As the preeminent figure-to-date in the 2016 U.S. presidential elections, Hillary Clinton has had a very memorable beginning to her campaign on social media. Across Facebook and Twitter, she’s certainly attracted a lot of attention. But interestingly enough, she hasn’t followed the same path that some other politicians have when it comes to her social strategy. Let’s take a look at what Hillary’s been doing.
Hillary’s beginnings on Facebook
The way in which Hillary announced her campaign on Facebook is noteworthy. She, Marco Rubio, and Rand Paul all announced their campaigns using a native video post on social media. Rubio and Paul both posted videos under 10 seconds, and neither of their videos included footage of them themselves. In addition, their posts included a call to action to join as donors to their campaigns. Interestingly, Hillary’s video was much longer and ran like a preview of her overall political platform. It included footage of her and didn’t have a call to action in the same way as Rubio and Paul’s.
Considering how ideal a time this is for Hillary to rally support across a wide spectrum of likely voters, it’s not surprising that she has officially announced her candidacy. But it is surprising that, until the day of her launch, Hillary’s official Facebook page was totally private. An earlier iteration of the page had received nearly half a million likes, but by turning the page public again just in time for her announcement, her team already had a solid base of Fans.
Clinton’s launch-week engagement data on her Facebook page didn’t blow any other candidate out of the water, but she did attract a flood of interactions on Facebook. We calculated that she had just short of 150,000 interactions (likes, comments, and shares) on her launch-day posts, beating only Rubio’s 100,000. Paul led the way consistently and had the best single-day page performance of any of the four candidates (191,823 on his launch day), but Ted Cruz also sustained great engagement in the days immediately before and after his campaign launch, ending on the best note of any candidate.

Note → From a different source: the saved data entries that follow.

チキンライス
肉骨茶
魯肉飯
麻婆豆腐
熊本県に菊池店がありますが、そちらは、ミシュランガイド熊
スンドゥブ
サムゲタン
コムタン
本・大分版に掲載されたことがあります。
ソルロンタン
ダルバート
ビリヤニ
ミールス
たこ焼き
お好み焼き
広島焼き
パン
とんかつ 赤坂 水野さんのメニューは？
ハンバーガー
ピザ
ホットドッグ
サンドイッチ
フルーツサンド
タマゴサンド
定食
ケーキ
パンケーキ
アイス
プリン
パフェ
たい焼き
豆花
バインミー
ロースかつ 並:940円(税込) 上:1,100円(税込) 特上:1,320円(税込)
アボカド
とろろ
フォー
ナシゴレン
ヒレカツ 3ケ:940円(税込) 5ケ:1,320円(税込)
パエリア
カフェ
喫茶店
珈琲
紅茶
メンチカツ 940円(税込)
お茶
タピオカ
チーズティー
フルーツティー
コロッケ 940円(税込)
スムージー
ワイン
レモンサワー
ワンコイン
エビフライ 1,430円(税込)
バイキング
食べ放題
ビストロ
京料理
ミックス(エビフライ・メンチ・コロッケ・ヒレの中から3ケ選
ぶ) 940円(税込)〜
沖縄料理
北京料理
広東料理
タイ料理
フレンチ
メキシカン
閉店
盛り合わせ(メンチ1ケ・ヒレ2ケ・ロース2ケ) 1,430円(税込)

It’s interesting to think that Hillary might have seen different momentum had she opened up her page earlier instead attempting for a huge opening day.
Twitter is sweet music for Hillary
The Clinton campaign began by posting her launch video on Twitter, and Hillary received great gains on the platform. Here, we see that her campaign is attracting a lot more attention than those of Rubio, Cruz, and Paul.
On the day of her launch, we tracked that Hillary gained over 150,000 new followers. According to our data, Cruz, the next-biggest gainer, counted fewer than 20,000 new followers at the end of his launch day. Hillary also had that momentum gaining before her announcement, and kept leading the other candidates in the days after she announced her campaign.
In terms of engagement numbers, it was a clean sweep in favor of Hillary. We took a look at the number of retweets, favorites, and replies each candidate received on their tweets during their campaign launch on Twitter. Hillary pulled in nearly four times the interactions that did Paul, the next-most engaged candidate.
User buzz around Hillary skyrocketed, too. Twitter users mentioned her user name, @HillaryClinton, almost 200,000 times on her launch day — about three times as much as the other candidates’ Twitter user names were mentioned on the platform.
While all the politicians publicly campaigning thus far have made a splash on social media, the beginning of Hillary’s campaign there has been quite different. As the campaigns heat up and more announcements are made, we’ll be tracking the success each politician is seeing. It’s clear already that the social campaigns in the upcoming presidential election won’t look too uniform.